_Required action_:
Output, exactly and alone, the lines from the one containing "Every image in" through the last line of the material below, both ends included.

_Supplied data_:
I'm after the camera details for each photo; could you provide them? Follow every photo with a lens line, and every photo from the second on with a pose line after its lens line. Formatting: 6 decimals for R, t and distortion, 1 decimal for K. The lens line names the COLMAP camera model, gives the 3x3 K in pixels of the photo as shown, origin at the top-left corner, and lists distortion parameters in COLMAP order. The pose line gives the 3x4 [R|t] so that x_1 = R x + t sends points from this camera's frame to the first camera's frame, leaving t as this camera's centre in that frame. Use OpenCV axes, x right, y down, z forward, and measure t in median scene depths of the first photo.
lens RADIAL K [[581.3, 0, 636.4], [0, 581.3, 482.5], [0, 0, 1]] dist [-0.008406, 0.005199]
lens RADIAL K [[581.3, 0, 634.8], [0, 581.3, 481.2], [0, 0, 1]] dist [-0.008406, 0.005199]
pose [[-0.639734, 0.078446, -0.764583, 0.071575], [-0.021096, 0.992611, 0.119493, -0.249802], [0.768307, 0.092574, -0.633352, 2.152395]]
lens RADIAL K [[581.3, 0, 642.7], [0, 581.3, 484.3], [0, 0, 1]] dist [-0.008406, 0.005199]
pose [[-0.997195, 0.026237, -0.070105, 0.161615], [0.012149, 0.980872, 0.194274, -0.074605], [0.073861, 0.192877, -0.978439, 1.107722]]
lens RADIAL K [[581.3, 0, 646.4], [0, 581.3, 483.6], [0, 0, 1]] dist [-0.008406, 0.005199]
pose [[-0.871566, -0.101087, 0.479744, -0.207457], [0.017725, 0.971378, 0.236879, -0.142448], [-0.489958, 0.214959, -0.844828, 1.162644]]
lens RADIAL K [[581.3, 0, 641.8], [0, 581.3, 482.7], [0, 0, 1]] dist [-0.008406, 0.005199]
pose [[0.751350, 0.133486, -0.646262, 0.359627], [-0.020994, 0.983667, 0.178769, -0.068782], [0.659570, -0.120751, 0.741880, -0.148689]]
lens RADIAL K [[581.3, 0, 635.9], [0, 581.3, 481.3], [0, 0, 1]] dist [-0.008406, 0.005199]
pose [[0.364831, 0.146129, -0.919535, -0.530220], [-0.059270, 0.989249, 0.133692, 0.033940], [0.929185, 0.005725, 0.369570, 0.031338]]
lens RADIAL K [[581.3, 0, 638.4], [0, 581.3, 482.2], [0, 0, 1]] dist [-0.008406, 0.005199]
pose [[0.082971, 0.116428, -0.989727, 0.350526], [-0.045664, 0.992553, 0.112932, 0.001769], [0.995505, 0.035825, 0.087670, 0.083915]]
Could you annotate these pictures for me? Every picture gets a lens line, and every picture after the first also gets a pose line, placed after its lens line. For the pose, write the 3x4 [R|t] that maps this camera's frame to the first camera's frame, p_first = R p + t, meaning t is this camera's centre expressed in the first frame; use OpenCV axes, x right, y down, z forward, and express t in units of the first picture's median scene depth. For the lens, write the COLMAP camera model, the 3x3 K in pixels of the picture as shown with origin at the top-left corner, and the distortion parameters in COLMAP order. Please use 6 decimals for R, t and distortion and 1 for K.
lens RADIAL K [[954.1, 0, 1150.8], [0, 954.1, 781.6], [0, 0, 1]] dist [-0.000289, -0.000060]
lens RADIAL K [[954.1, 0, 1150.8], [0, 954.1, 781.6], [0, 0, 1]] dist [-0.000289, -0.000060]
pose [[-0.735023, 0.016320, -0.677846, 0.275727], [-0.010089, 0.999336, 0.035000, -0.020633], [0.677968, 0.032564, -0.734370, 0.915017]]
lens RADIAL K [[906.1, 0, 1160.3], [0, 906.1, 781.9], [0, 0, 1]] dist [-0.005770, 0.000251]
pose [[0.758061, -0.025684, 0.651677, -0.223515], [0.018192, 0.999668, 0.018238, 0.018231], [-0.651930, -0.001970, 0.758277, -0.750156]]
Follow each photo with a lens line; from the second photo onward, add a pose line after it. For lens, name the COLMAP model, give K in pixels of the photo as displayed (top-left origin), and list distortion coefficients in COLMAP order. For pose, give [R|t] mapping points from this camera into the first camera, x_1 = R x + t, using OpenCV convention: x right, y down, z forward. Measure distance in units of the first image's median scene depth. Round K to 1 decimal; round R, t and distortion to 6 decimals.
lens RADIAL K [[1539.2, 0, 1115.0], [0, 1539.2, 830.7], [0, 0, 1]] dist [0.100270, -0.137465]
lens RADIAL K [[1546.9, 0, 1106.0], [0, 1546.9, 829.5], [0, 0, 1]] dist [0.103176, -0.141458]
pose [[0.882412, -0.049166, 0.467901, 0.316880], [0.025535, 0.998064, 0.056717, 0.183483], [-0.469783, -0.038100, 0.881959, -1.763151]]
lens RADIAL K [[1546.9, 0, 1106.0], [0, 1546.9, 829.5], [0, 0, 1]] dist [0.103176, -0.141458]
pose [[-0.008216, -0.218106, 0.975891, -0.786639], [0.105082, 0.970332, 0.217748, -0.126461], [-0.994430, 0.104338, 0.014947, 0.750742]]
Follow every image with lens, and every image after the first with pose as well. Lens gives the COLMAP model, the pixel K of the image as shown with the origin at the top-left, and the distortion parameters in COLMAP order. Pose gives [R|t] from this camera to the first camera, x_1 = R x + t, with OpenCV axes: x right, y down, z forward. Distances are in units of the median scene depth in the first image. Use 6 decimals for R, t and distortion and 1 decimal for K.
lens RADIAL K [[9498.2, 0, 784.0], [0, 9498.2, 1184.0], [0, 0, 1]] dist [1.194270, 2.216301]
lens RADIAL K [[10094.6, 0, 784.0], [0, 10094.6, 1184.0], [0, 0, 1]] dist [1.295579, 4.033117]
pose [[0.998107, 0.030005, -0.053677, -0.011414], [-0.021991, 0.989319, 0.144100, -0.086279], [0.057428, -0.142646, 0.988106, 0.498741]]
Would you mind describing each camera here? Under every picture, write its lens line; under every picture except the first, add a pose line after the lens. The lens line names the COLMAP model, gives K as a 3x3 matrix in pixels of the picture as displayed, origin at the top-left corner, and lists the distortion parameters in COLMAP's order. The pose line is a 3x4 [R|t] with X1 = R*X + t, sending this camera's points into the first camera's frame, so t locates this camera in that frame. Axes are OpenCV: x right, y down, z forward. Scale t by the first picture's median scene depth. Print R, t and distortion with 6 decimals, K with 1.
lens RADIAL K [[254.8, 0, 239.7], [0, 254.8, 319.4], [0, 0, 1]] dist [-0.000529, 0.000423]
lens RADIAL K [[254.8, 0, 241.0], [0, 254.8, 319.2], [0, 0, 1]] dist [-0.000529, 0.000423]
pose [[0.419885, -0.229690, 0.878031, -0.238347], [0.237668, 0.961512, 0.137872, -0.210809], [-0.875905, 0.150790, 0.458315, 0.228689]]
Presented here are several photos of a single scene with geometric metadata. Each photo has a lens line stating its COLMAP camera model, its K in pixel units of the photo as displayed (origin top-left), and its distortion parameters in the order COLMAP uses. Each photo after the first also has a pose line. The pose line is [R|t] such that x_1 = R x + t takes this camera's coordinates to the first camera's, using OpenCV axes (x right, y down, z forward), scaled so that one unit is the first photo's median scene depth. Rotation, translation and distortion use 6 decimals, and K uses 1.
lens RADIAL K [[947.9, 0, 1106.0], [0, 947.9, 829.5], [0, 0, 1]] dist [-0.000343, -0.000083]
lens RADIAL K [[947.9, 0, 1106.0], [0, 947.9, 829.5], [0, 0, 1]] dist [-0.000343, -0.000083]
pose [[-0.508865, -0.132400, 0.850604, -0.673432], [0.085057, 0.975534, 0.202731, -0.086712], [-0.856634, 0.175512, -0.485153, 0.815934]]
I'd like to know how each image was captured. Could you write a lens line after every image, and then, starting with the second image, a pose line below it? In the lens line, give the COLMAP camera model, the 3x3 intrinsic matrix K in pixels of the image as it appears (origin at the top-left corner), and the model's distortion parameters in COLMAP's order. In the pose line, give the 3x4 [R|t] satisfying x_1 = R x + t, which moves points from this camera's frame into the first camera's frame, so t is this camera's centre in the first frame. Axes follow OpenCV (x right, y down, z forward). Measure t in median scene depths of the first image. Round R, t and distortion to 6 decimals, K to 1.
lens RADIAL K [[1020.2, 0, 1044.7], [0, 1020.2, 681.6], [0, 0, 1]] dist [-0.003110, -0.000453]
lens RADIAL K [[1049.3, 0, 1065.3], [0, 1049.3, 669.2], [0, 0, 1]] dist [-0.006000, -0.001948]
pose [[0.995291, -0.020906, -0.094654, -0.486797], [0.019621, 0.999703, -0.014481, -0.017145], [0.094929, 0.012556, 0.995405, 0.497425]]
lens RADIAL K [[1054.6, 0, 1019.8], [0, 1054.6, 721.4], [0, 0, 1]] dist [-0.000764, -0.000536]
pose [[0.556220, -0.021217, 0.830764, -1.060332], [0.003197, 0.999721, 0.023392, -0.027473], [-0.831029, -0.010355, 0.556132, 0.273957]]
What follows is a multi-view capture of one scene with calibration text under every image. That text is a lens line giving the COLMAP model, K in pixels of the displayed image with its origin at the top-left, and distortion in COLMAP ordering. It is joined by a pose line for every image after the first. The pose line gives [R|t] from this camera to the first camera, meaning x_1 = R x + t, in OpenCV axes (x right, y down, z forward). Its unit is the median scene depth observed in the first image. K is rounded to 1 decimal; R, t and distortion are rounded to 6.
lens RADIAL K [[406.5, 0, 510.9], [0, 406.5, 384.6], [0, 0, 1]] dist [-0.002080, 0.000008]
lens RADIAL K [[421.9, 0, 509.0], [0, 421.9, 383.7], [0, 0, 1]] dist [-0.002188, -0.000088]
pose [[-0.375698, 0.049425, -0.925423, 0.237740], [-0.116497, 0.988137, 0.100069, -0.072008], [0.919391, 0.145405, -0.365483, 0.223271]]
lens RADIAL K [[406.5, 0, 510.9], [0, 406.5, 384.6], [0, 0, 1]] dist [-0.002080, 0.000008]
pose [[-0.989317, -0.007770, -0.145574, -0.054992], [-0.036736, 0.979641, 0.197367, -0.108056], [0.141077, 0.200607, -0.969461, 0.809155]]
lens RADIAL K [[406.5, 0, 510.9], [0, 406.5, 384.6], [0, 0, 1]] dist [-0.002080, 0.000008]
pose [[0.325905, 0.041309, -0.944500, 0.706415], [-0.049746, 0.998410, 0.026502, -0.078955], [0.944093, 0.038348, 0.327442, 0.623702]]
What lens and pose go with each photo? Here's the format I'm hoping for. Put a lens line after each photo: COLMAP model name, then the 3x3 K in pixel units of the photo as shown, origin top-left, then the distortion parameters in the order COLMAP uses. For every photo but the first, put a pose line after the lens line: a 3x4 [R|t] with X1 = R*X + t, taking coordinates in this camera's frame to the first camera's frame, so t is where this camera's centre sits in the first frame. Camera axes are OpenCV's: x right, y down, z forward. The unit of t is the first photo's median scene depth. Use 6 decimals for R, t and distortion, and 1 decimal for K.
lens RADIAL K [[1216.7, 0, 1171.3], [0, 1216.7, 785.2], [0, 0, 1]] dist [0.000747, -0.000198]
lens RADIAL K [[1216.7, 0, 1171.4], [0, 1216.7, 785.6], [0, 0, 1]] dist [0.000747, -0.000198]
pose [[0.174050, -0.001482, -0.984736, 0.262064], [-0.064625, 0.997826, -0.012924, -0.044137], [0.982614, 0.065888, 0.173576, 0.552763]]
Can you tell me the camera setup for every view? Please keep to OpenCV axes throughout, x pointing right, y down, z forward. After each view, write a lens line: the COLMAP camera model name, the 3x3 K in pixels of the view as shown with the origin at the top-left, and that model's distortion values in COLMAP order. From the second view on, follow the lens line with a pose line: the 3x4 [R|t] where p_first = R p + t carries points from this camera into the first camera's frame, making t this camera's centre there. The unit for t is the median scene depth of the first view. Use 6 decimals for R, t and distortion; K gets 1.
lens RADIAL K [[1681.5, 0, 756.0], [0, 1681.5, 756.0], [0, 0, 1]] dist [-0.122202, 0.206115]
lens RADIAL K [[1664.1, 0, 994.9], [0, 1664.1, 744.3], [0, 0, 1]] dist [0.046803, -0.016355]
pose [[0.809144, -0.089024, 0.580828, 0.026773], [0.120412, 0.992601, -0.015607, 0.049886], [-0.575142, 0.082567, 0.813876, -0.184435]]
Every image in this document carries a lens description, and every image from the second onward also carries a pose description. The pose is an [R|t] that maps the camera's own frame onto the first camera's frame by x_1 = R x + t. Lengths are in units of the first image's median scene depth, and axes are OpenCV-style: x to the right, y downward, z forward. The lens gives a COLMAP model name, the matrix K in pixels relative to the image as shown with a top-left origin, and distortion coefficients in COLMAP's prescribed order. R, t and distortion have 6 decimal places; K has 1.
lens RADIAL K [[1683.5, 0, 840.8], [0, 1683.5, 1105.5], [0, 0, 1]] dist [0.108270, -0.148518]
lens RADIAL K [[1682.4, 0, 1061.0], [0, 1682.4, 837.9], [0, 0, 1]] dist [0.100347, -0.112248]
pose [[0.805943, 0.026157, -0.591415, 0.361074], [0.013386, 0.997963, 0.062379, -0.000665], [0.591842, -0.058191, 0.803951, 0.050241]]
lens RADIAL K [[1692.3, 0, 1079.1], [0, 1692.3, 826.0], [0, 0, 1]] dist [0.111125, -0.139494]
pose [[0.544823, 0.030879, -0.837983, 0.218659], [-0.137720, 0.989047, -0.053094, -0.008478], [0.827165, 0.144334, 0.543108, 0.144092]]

_Task solution_:
Every image in this document carries a lens description, and every image from the second onward also carries a pose description. The pose is an [R|t] that maps the camera's own frame onto the first camera's frame by x_1 = R x + t. Lengths are in units of the first image's median scene depth, and axes are OpenCV-style: x to the right, y downward, z forward. The lens gives a COLMAP model name, the matrix K in pixels relative to the image as shown with a top-left origin, and distortion coefficients in COLMAP's prescribed order. R, t and distortion have 6 decimal places; K has 1.
lens RADIAL K [[1683.5, 0, 840.8], [0, 1683.5, 1105.5], [0, 0, 1]] dist [0.108270, -0.148518]
lens RADIAL K [[1682.4, 0, 1061.0], [0, 1682.4, 837.9], [0, 0, 1]] dist [0.100347, -0.112248]
pose [[0.805943, 0.026157, -0.591415, 0.361074], [0.013386, 0.997963, 0.062379, -0.000665], [0.591842, -0.058191, 0.803951, 0.050241]]
lens RADIAL K [[1692.3, 0, 1079.1], [0, 1692.3, 826.0], [0, 0, 1]] dist [0.111125, -0.139494]
pose [[0.544823, 0.030879, -0.837983, 0.218659], [-0.137720, 0.989047, -0.053094, -0.008478], [0.827165, 0.144334, 0.543108, 0.144092]]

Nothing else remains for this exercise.